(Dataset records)
--------------------
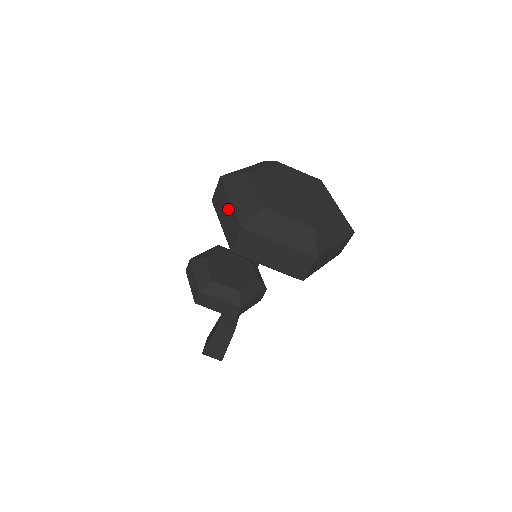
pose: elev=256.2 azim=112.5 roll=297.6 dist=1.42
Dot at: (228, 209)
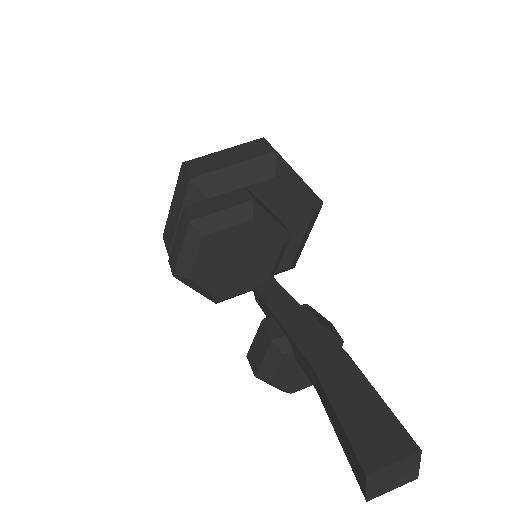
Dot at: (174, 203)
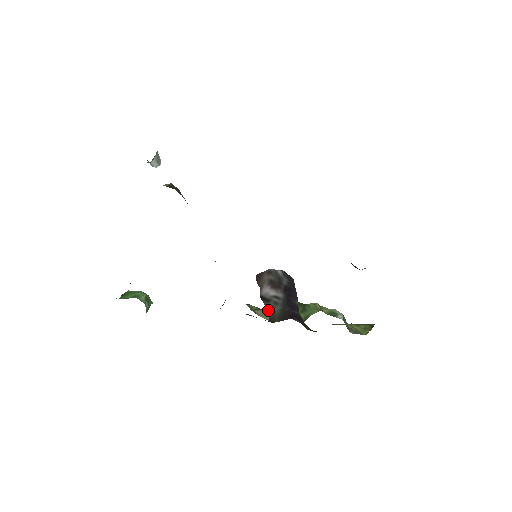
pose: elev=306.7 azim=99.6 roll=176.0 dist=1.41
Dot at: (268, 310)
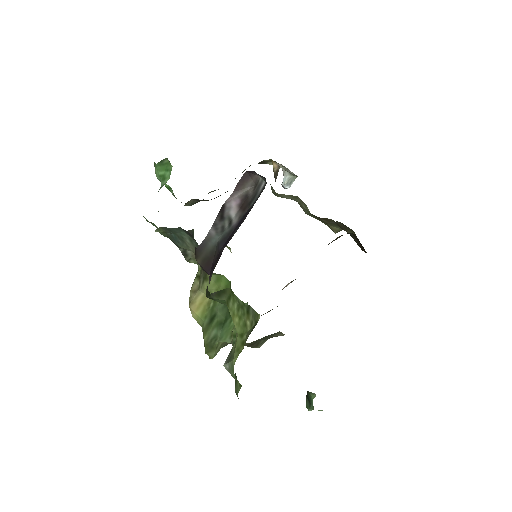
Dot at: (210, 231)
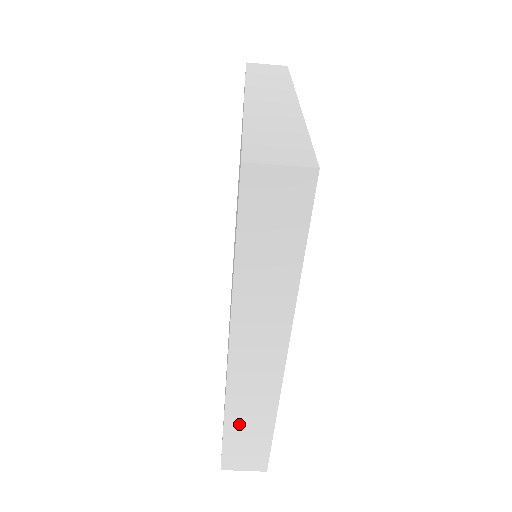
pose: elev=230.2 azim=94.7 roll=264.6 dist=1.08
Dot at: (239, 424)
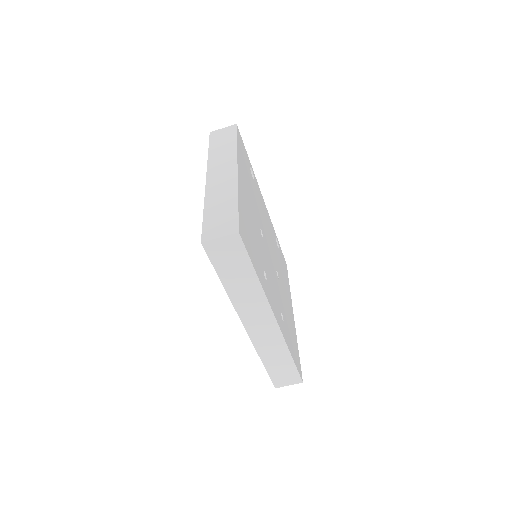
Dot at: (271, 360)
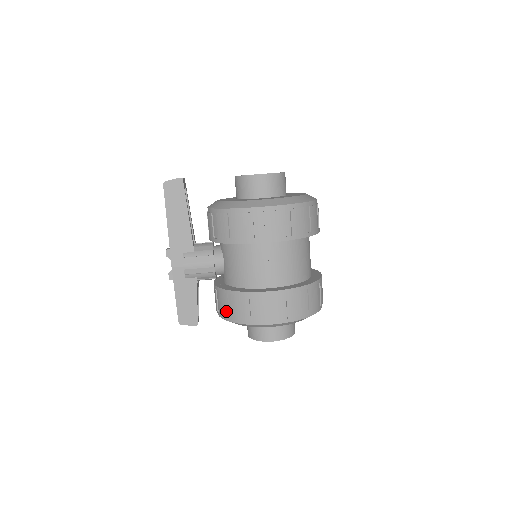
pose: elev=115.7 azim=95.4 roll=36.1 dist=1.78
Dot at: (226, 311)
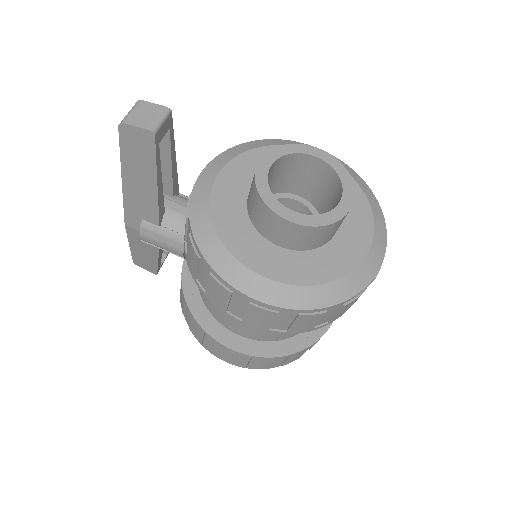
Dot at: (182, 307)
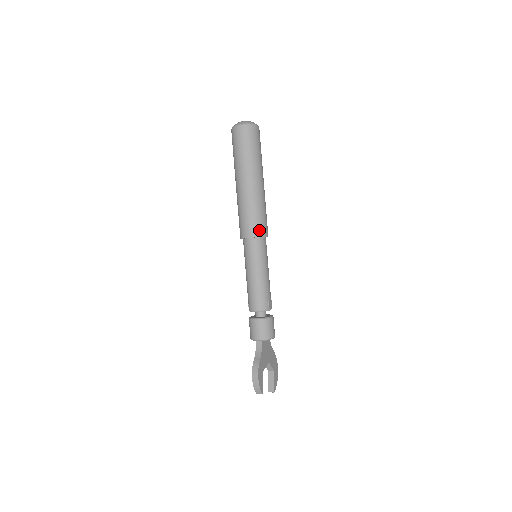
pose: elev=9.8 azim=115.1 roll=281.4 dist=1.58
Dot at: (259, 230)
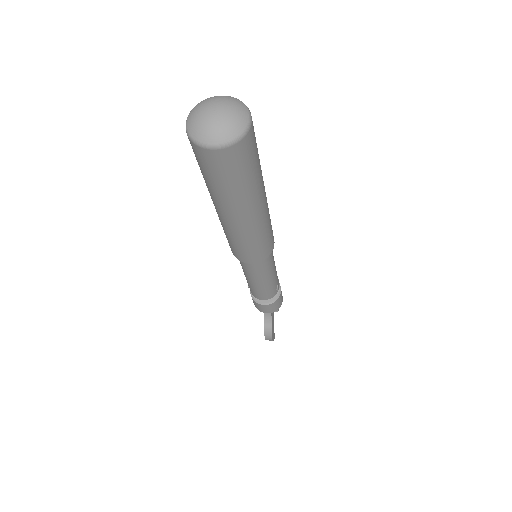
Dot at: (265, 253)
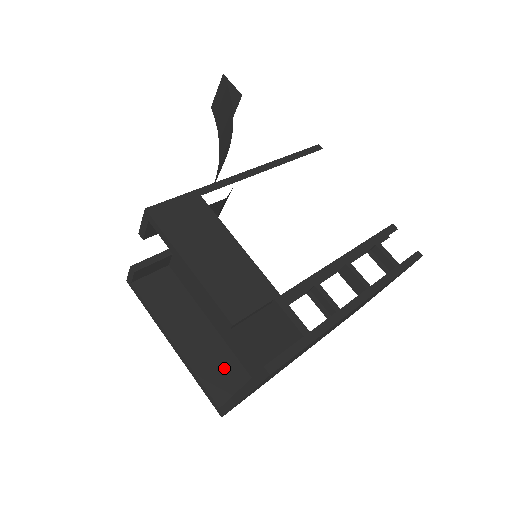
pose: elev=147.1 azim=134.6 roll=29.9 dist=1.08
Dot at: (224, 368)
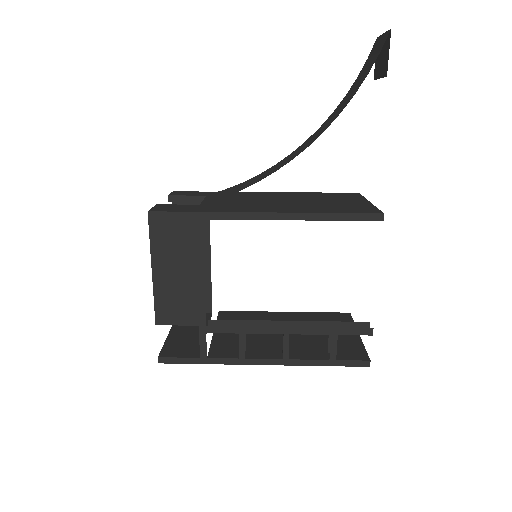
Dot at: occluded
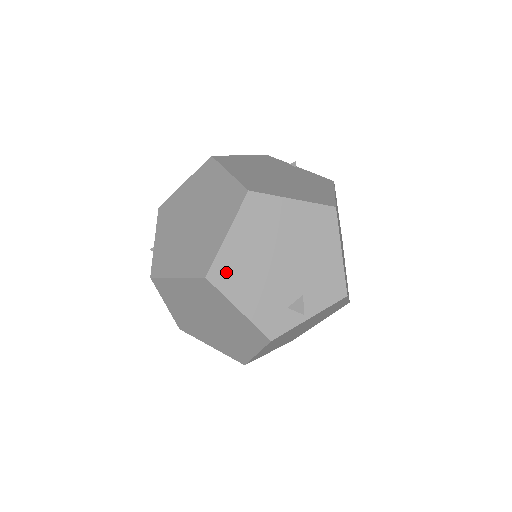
--------------------
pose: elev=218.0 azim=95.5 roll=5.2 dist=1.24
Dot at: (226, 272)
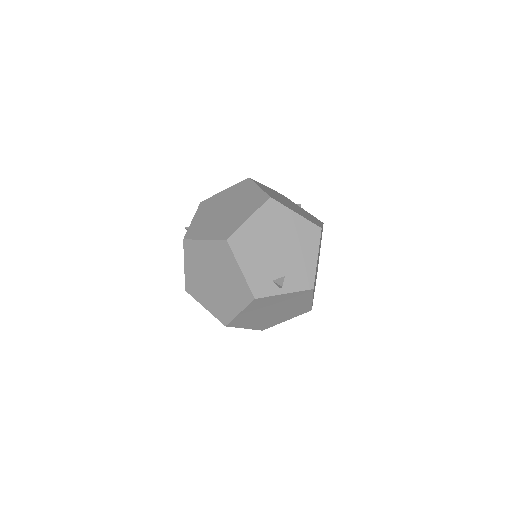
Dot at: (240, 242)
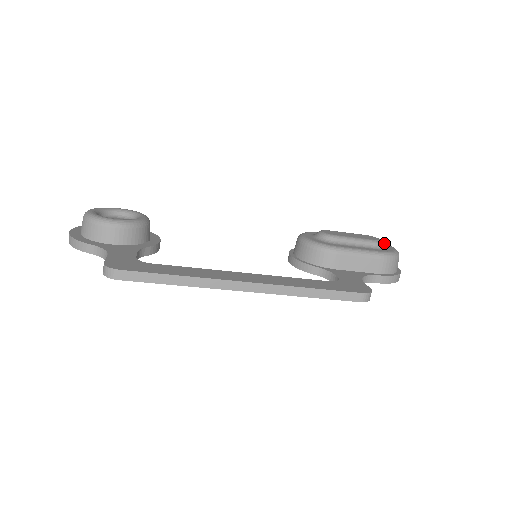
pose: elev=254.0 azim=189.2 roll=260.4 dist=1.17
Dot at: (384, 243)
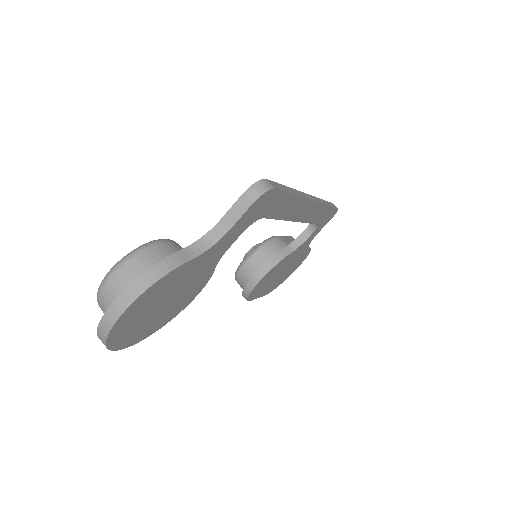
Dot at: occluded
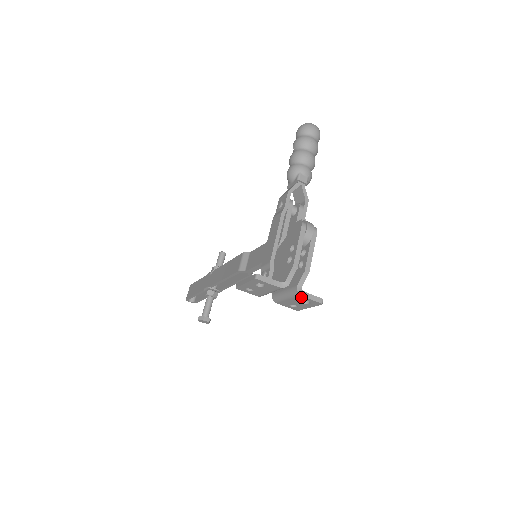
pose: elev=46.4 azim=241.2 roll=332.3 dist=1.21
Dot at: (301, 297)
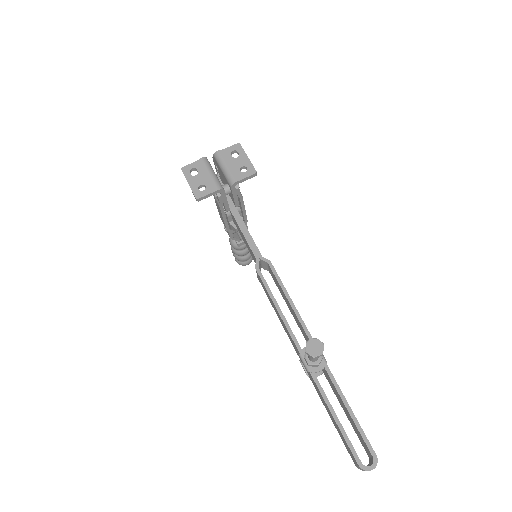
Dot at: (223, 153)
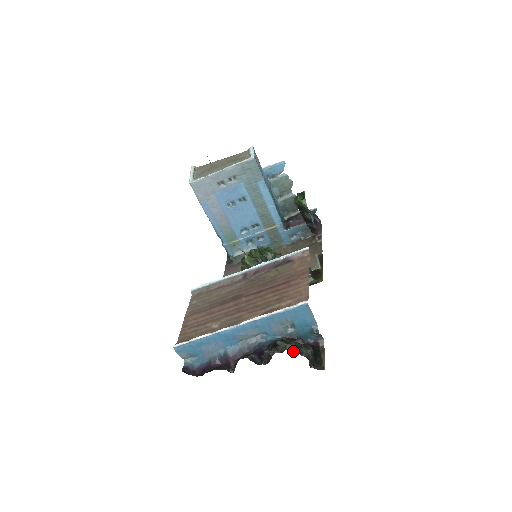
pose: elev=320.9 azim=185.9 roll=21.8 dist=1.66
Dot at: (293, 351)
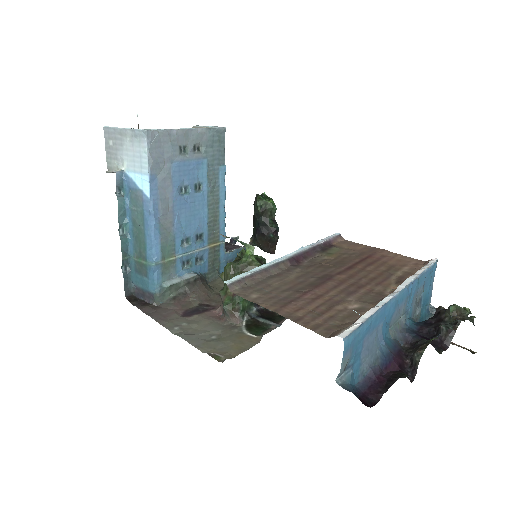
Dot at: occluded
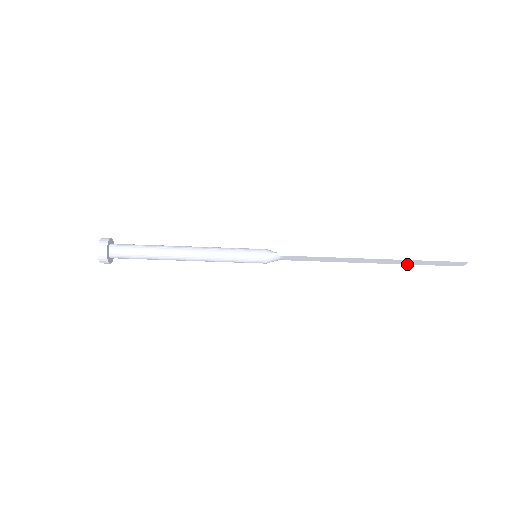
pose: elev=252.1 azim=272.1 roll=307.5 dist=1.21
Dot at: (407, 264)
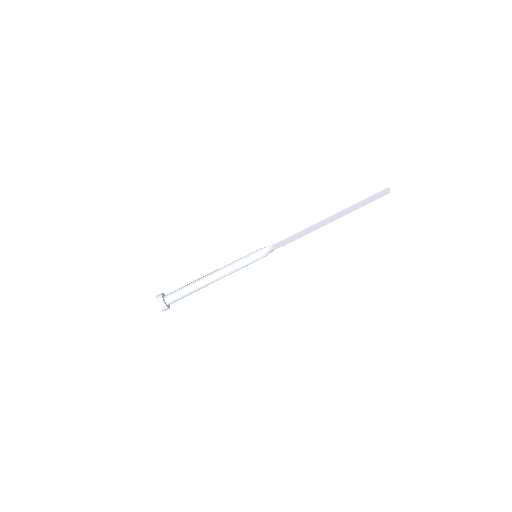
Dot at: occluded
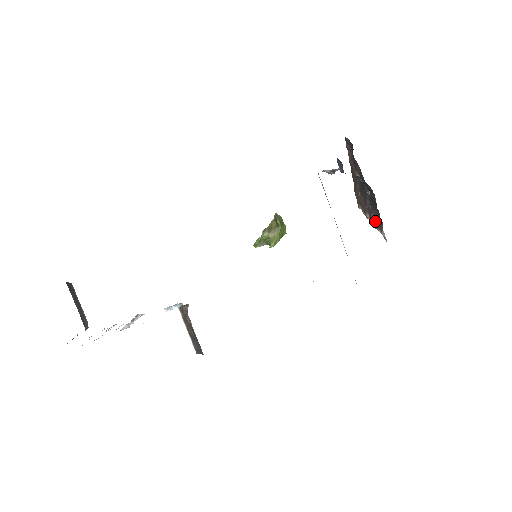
--------------------
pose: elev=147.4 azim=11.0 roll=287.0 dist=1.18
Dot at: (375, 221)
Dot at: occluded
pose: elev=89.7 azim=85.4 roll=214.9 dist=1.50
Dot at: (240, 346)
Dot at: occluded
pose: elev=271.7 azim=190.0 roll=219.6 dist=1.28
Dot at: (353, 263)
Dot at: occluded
--------------------
DO THIS
Rewrite the stretch of entries from the line containing "pose: elev=306.7 azim=99.6" through the line containing "Dot at: (265, 253)", omitting the pictures. Shift every coordinate in the answer positions by -83, and keep every other line unchanged.

OUTPUT
pose: elev=306.7 azim=99.6 roll=176.0 dist=1.41
Dot at: (268, 310)
Dot at: (127, 148)
pose: elev=230.2 azim=94.7 roll=264.6 dist=1.08
Dot at: (239, 424)
Dot at: (188, 277)
pose: elev=115.7 azim=95.4 roll=36.1 dist=1.78
Dot at: (226, 311)
Dot at: (99, 224)
pose: elev=9.8 azim=115.1 roll=281.4 dist=1.58
Dot at: (259, 230)
Dot at: (182, 170)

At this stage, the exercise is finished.